Kennen Sie eigentlich Ihre einzelnen Team-Mitglieder?

Von Axel Ehrhardt

Im Berufsalltag mangelt es häufig an offener Kommunikation. Stattdessen stehen oftmals Missverständnisse im operativen Tagesgeschäft, ungerechte Behandlungsweisen, Aneinandervorbeireden und hierarchische Machtdemonstrationen auf der Tagesordnung. Wie können Führungskräfte ­solchen Situationen und Eindrücken begegnen?
Menschen
Foto: Freepik

Situative O-Töne aus dem Alltag eines Sanitätshauses: „Chef, was sagen Sie eigentlich zu meiner Arbeit hier in der Werkstatt?“ – „Was halten Sie eigentlich von mir!“ – „Ich würde gerne mit Ihnen über eine Gehaltserhöhung reden!“ – „Sie haben im letzten Jahr nicht ein einziges Mal über meine Arbeit ein Lob ausgesprochen!“ – „Hätten Sie mir das gleich so gesagt, hätte ich es auch so gemacht!“ – „Warum bevorzugen Sie eigentlich immer den Kollegen XY!“ – „Ich fühle mich langsam hier in ihrem Betrieb nur noch als Personalnummer!“ – „Darf ich Sie mal kurz unter vier Augen sprechen, mir reicht das hier langsam!“

Führungskraft: „Lernen Sie erst einmal Ihre Arbeit vernünftig zu Ende zu bringen, dann…!“ – „Das war mal wieder typisch für Sie!“ Was lässt sich aus diesen Eindrücken primär ableiten? Eine allgemein fehlende offene Kommunikation, eine nachhaltige Authentizitäts-, Fehler- und Vertrauenskultur, Missverständnisse im operativen Tagesgeschäft, ungerechte Behandlungsweisen, geringe persönliche Wertschätzung und Akzeptanz, Neid, Aneinandervorbeireden und hierarchische Machtdemonstration. Wie kann man solchen Situationen und Eindrücken nun begegnen?

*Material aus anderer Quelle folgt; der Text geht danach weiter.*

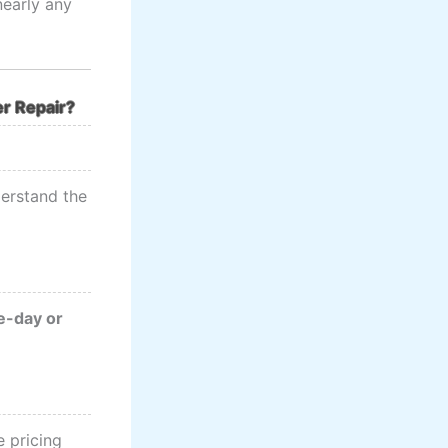
nearly any
r Repair?
erstand the
-day or
 pricing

Wie diese Beispiele verdeutlichen, wissen manche Führungskräfte immer noch viel zu wenig über ihre einzelnen Team-Mitglieder. Sie wissen nur fragmentiert, was diese eigentlich können und leisten, welche grundsätzlichen Kompetenzen oder sonstigen Potenziale sie verinnerlichen. Doch genau das zu analysieren, zu ermitteln und zu bewerten, ist einer der wichtigsten Grundlagen für die Implementierung und Durchführung eines zeitgemäßen Beurteilungssystems. Man gewinnt dadurch u. a. ein strukturiertes, abgerundetes Bild über den Status quo als Basis für die Zukunftsfähigkeit der Belegschaft und des Unternehmens.

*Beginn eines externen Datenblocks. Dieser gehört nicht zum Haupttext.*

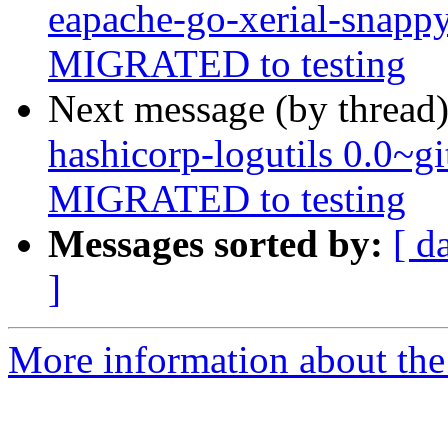
eapache-go-xerial-snapp
MIGRATED to testing
Next message (by thread
hashicorp-logutils 0.0~
MIGRATED to testing
Messages sorted by:
[ d
]
More information about the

Definition und Zielsetzungen eines Beurteilungssystems

Ein Beurteilungssystem ist ein in sich geschlossenes strukturiertes und standardisiertes Verfahren, welches in regelmäßigen Abständen realisiert und dokumentiert wird. Das Beurteilungssystem ist ein existenzieller Baustein im Rahmen einer innovativen, offenen und wertschätzenden Feedback-Kultur bzw. des Human-Ressource-Managements 2.0.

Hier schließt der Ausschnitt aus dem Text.